Rates depend on the water usage by the customer. Residents can use the town’s utility bill calculator to estimate how much their cost could increase.

City Hall in Gilbert.

Why are Gilbert water rates increasing?

All the money Gilbert collects from water rates pays for water services. The town doesn’t pull money from its general fund to subsidize that enterprise.  

The town is attempting to address the need to repair and replace its aging water infrastructure instead of kicking it down the road, where it could become more costly.

“A tremendous amount of infrastructure was all installed at the exact same time. And now a lot of that is all aging at the exact same time,” said Leah Rhineheimer, an assistant town manager.

Another challenge for the town is some of the pipes are not indicating the lifespan that was promised, so town officials are trying to proactively replace them before a failure occurs.  

According to the town, an emergency repair can cost five times more than work done proactively.

Water shortages also are driving the need to increase rates, staff said. Strategies to increase the town’s long-term water resiliency, such as accelerating a 10-year well project to completion in two years, are driving the need to fund projects now.

The cost to purchase raw water from the Central Arizona Project is increasing while municipalities at the same time are being asked to cut back on their allocations.

Gilbert voluntarily cut 4% of its Colorado River allocation of 1,200 acre-feet of water a year between 2023 and 2025. In return, it was compensated $1.44 million.

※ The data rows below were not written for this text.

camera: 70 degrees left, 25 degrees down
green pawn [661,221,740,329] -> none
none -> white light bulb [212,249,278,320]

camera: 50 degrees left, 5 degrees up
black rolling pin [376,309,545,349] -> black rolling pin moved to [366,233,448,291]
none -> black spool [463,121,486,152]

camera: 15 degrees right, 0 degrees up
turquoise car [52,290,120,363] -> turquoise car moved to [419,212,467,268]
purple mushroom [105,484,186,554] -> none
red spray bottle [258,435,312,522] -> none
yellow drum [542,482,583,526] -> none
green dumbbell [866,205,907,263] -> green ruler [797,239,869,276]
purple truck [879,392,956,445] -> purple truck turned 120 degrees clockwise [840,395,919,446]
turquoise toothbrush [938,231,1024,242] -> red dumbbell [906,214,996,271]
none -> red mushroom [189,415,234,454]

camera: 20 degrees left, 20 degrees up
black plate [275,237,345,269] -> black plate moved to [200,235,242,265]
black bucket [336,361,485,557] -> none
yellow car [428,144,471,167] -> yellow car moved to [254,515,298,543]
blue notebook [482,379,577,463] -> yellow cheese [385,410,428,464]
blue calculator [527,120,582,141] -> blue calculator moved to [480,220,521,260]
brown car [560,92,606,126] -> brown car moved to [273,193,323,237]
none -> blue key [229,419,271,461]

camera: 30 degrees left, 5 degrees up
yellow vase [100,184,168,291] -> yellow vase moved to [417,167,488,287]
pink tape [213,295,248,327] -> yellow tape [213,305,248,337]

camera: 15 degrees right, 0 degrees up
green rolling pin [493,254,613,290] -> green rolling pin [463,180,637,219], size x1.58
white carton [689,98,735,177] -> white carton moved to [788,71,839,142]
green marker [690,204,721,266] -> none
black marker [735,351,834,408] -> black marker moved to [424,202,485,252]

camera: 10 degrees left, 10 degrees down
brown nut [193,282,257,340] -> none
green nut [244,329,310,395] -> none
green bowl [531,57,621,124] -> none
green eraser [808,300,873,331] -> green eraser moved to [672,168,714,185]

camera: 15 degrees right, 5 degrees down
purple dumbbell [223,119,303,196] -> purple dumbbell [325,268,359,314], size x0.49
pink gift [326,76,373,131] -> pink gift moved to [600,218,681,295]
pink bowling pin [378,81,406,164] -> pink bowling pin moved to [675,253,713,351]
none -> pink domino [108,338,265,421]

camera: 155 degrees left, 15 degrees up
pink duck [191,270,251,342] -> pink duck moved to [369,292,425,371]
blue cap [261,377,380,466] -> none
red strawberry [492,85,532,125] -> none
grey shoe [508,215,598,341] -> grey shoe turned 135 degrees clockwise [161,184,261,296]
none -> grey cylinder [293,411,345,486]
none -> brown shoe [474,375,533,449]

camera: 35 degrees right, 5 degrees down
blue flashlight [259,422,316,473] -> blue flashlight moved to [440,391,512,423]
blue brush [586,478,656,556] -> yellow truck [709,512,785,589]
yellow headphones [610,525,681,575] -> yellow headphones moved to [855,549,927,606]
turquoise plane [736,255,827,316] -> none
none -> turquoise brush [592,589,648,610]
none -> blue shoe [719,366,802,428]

Rhineheimer said the quality of the water municipalities are receiving has changed, forcing the town to improve its water treatment plant.

An aerial view of the construction on the residuals-handling facility at Gilbert's North Water Treatment Plant.

What $80 million in utility revenue bonds will pay for

The council’s action also allows the town to sell up to $80 million in utility revenue bonds. The town will pay back $43 million in interest over 20 years. To pay the debt, it will use solely the revenue generated from the water rates.

Gilbert will use the bond funding to pay for projects that have a more than 20-year life expectancy, said Jessica Marlow, the town’s public works director.

The town’s priority at the moment is completing the expansion and updates of its North Water Treatment Plant Facility, where residents’ drinking water is treated.

Gilbert updated and installed technology at the facility to implement new treatment processes to meet the town's criteria for its potable water supply.

Staff said without the bond funding and rate increases it would not be able to complete the project.

The cost estimate for the project has ballooned by 48%, to $677 million from the initial $457 million.

Marlow attributes the budget increase to construction cost escalations and not to design errors. Competing for contractors while large industrial projects like the construction of the Taiwan Semiconductor Manufacturing Co. facility are underway has been challenging for the town, according to staff.

Once construction on the North Water Treatment Plant Facility is finished, about 70% of the town’s drinking water will be treated there. The facility is expected to have a more than 50-year lifespan.

Rhineheimer acknowledged the rate changes will have an impact on residents. Investments can be difficult to make but are “vital to the long-term future for Gilbert,” she said.